About EASME

Basics

The genetic blueprint for the essential functions of life is encoded in DNA, which is translated into proteins — the engines driving most of our metabolic processes. Recent advancements in genome sequencing have unveiled a vast diversity of protein families, but compared to the massive search space of all possible amino acid sequences, the set of known functional families is minimal. One could say nature has a limited protein “vocabulary.” The major question for computational biologists, therefore, is whether this vocabulary can be expanded to include useful proteins that went extinct long ago, or maybe never evolved in the first place. We outline a computational approach to solving this problem. By merging evolutionary algorithms, machine learning (ML), and bioinformatics, we can facilitate the development of completely novel proteins which have never existed before. We envision this work forming a new sub-field of computational evolution we dub evolutionary algorithms simulating molecular evolution (EASME).

Defining the Problem

Proteomics (the study of proteins) is a primary focus point for EASME. Protein strings are sentences written with an alphabet of 20 amino acids. Many of these amino acid strings exceed 1,000 characters in length, thus the search space of possible protein strings is unfathomably vast. Most combinations of amino acids would be unstable and do absolutely nothing, thus the search space of possible protein configurations is a vast “sea of invalidity.” Within that sea exists a tiny archipelago of functional proteins, and only a small region of one of those islands is occupied by the proteins that actually evolved and remain extant today.

The search space of proteins.

EASME aims to expand the set of extant proteins by colonizing new islands in the sea of invalidity, yielding functional protein strings that can later be produced and analyzed in a lab.

Building EASME

Our hypothesis is that an EASME model would be composed of several algorithmic components. At the base of EASME would be an EA that would instantiate diverse populations of DNA-encoded proteins. The base EA would evolve and mutate genes the same way they naturally evolve — by point mutations, deletions, insertions, and recombinations. Fitness of encoded proteins would be determined by a multifaceted fitness function analyzing protein schemas (that bioinformatically define enzymatic consensus sequences) and protein grammar rules that would structurally validate a protein's primary sequence based on de novo folding algorithms minimizing a free energy function and/or primary string attribute properties like hydrophobicity, isoelectric charge, amino acid sub-words, et cetera. Provided that a basic truthful understanding of protein grammar could be encoded, all evolved proteins in the population could be driven to evolve new functional clades, and eventually protein families. The fitness function could also be coupled with a “protein spam filter” that could rule out structurally unstable permutations and combinations, effectively reducing the search space of garbage that needs to be explored.

To reduce the complexity of designing the initial EASME, the algorithm could drive evolution of very important select proteins, such as key photosynthetic enzymes (for applied use in agriculture); but as EASME matures, any proteins could be evolved and optimized, and all functional islands in the sea of invalidity might be colonized over time.

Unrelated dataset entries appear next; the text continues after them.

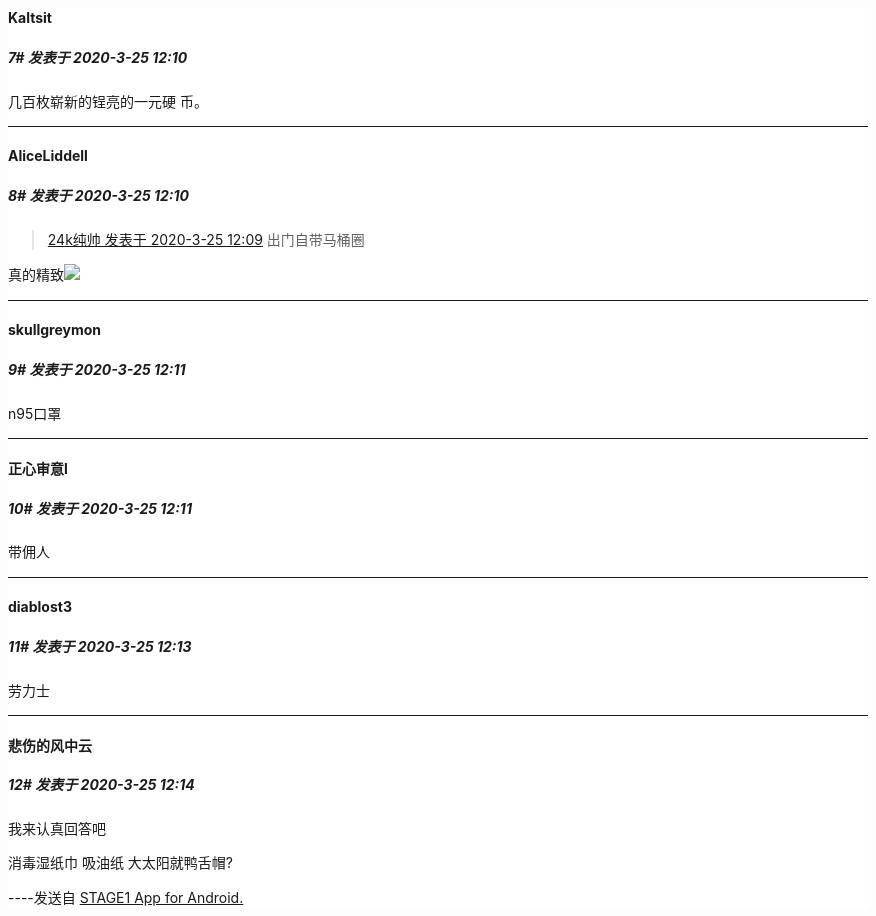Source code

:####  Kaltsit  
##### 7#       发表于 2020-3-25 12:10


几百枚崭新的锃亮的一元硬 币。


-----

####  AliceLiddell  
##### 8#       发表于 2020-3-25 12:10


<blockquote><a href="httphttps://bbs.saraba1st.com/2b/forum.php?mod=redirect&amp;goto=findpost&amp;pid=46866024&amp;ptid=1920746" target="_blank">24k纯帅 发表于 2020-3-25 12:09</a>
出门自带马桶圈</blockquote>
真的精致<img src="https://static.saraba1st.com/image/smiley/face2017/174.png" referrerpolicy="no-referrer">


-----

####  skullgreymon  
##### 9#       发表于 2020-3-25 12:11


n95口罩


-----

####  正心审意l  
##### 10#       发表于 2020-3-25 12:11


带佣人


-----

####  diablost3  
##### 11#       发表于 2020-3-25 12:13


劳力士


-----

####  悲伤的风中云  
##### 12#       发表于 2020-3-25 12:14


我来认真回答吧

消毒湿纸巾 吸油纸 大太阳就鸭舌帽?


----发送自 [STAGE1 App for Android.](http://stage1.5j4m.com/?1.33)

The final problem EASME will face is understanding how to determine the function of newly evolved proteins derived from in silico processes. Our suggestion is that libraries of EASME-derived peptides would first be chemically synthesized, then screened for useful activities. For example, a library of EASME proteins might first be screened against insects, to find EASME-derived proteins capable of killing insects. The positive hits could then be developed into novel insecticides for agriculture, which would also reinforce and improve the grammar structures of the fitness functions. Thus, we outline a feasible path toward the development of the EASME algorithm.

Limitless Potential

EASME represents a specific effort to focus on expanding the set of extant proteins. The EASME framework, once developed, can run in two distinct ways.

Two ways to run EASME.

First, EASME can evolve a random sequence toward a known consensus sequence (“unknown to known”). In this context, the desired outcome is to reconstruct sequence clusters that went extinct during the process of evolution. Selective fitness is implemented by pushing the evolution towards a known protein sequence family. EASME outputs samples of Pareto optimal sequences from theoretical evolutionary intermediates, effectively recovering extinct sequence variants. How much the EASME generated sequences would differ from real historical intermediates is unknowable without ancient genomes. However, the utility of generated sequences can be tested, measured, and linked to a corresponding successful discovery rate.

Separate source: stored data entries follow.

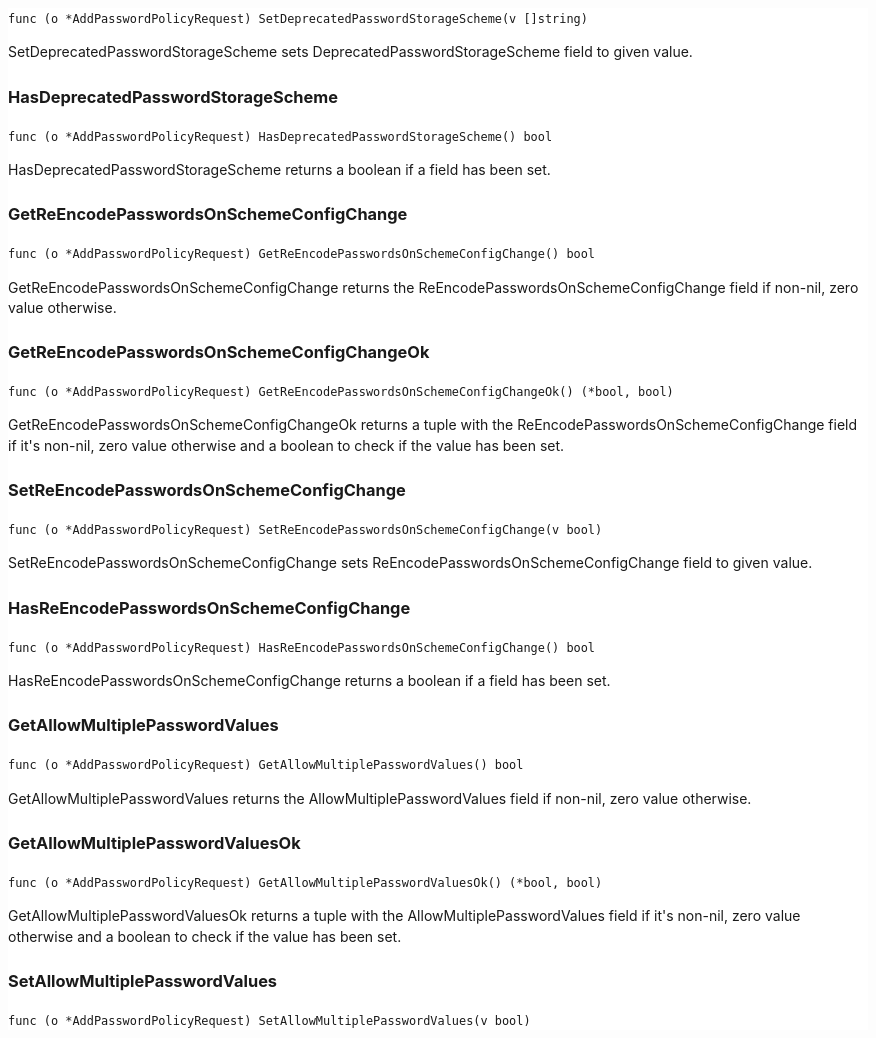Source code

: `func (o *AddPasswordPolicyRequest) SetDeprecatedPasswordStorageScheme(v []string)`

SetDeprecatedPasswordStorageScheme sets DeprecatedPasswordStorageScheme field to given value.

### HasDeprecatedPasswordStorageScheme

`func (o *AddPasswordPolicyRequest) HasDeprecatedPasswordStorageScheme() bool`

HasDeprecatedPasswordStorageScheme returns a boolean if a field has been set.

### GetReEncodePasswordsOnSchemeConfigChange

`func (o *AddPasswordPolicyRequest) GetReEncodePasswordsOnSchemeConfigChange() bool`

GetReEncodePasswordsOnSchemeConfigChange returns the ReEncodePasswordsOnSchemeConfigChange field if non-nil, zero value otherwise.

### GetReEncodePasswordsOnSchemeConfigChangeOk

`func (o *AddPasswordPolicyRequest) GetReEncodePasswordsOnSchemeConfigChangeOk() (*bool, bool)`

GetReEncodePasswordsOnSchemeConfigChangeOk returns a tuple with the ReEncodePasswordsOnSchemeConfigChange field if it's non-nil, zero value otherwise
and a boolean to check if the value has been set.

### SetReEncodePasswordsOnSchemeConfigChange

`func (o *AddPasswordPolicyRequest) SetReEncodePasswordsOnSchemeConfigChange(v bool)`

SetReEncodePasswordsOnSchemeConfigChange sets ReEncodePasswordsOnSchemeConfigChange field to given value.

### HasReEncodePasswordsOnSchemeConfigChange

`func (o *AddPasswordPolicyRequest) HasReEncodePasswordsOnSchemeConfigChange() bool`

HasReEncodePasswordsOnSchemeConfigChange returns a boolean if a field has been set.

### GetAllowMultiplePasswordValues

`func (o *AddPasswordPolicyRequest) GetAllowMultiplePasswordValues() bool`

GetAllowMultiplePasswordValues returns the AllowMultiplePasswordValues field if non-nil, zero value otherwise.

### GetAllowMultiplePasswordValuesOk

`func (o *AddPasswordPolicyRequest) GetAllowMultiplePasswordValuesOk() (*bool, bool)`

GetAllowMultiplePasswordValuesOk returns a tuple with the AllowMultiplePasswordValues field if it's non-nil, zero value otherwise
and a boolean to check if the value has been set.

### SetAllowMultiplePasswordValues

`func (o *AddPasswordPolicyRequest) SetAllowMultiplePasswordValues(v bool)`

The second way to run EASME is “known to unknown,” where a known entity is forward evolved into the future by implementing a selection regimen that drives towards a desired characteristic phenotype. This methodology outputs Pareto optimal sequences that may have never evolved yet and is effectively a fast forward button on evolution into the future. While this approach would undoubtedly produce many false positives, wet lab work will allow us to test and validate designed proteins while simultaneously honing a given enzyme's fitness function. Biologically measuring the ratio of valid to invalid protein outputs would allow us to optimize the design process (and even if that ratio is low, it will still be orders of magnitude faster than natural evolution, a process which plays out on evolutionary timescales). To achieve both these ends, EASME will employ EA and GP models supplemented with ML where appropriate.